I assume that it really is green tomatoes as they are printed on the label.
Besides, green tomatoes are quite unpalatable and poisonous in large quantities.
Tomatillos come from the physalis family, green tomatoes are simply unripe... The taste is also totally different.
Hello Preed, our "Salsa Verde" is actually authentically made from "tomate verde", which is the common name in Mexico for the fruit Physalis ixocarpa, also known internationally as tomatillo. The ingredient listed on the label as "green tomatoes" refers precisely to the tomatillo (Physalis ixocarpa) and not to an unripe ordinary tomato. This is not a translation error, but the correct name for this particular fruit in our regional context. It is not an unripe version of the common red tomato. It is completely safe to eat, traditional in Mexican cuisine and the key ingredient for an authentic "salsa verde". Best regards, your M-Infoline team
Thanks for the explanation, and yes, in Mexico tomatillos are called tomate verde, but in Switzerland green tomatoes are clearly understood to be unripe normal tomatoes, whereas in German tomatillos are clearly referred to as Tomatillos or Physalis ixocarpa, and botanically it would be wrong to simply declare them as green tomatoes here, so it is not automatically assumed that this term means tomatillos.

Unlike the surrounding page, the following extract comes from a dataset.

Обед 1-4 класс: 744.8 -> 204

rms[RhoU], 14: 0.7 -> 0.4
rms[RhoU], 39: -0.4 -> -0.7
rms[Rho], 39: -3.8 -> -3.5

And how do you deal with it if someone has a tomatillo allergy and thinks "hey, they're tomatoes and not tomatillos" and then has an allergic reaction?
Fact: In Mexico, tomatillos are called tomato verde
Fact in German they are called Tomatilos or botanically Physalis ixocarpa....
And I'll leave out the fact that the label clearly shows a tomato and not a tomatillo. The Migros graphic design team probably only googled for green tomatoes instead of tomato verde. And even if you google.ch for tomato verde, both tomatillos and green tomatoes come up.
I suggest you stick to the German language instead of translating Mexican Spanish word for word into German.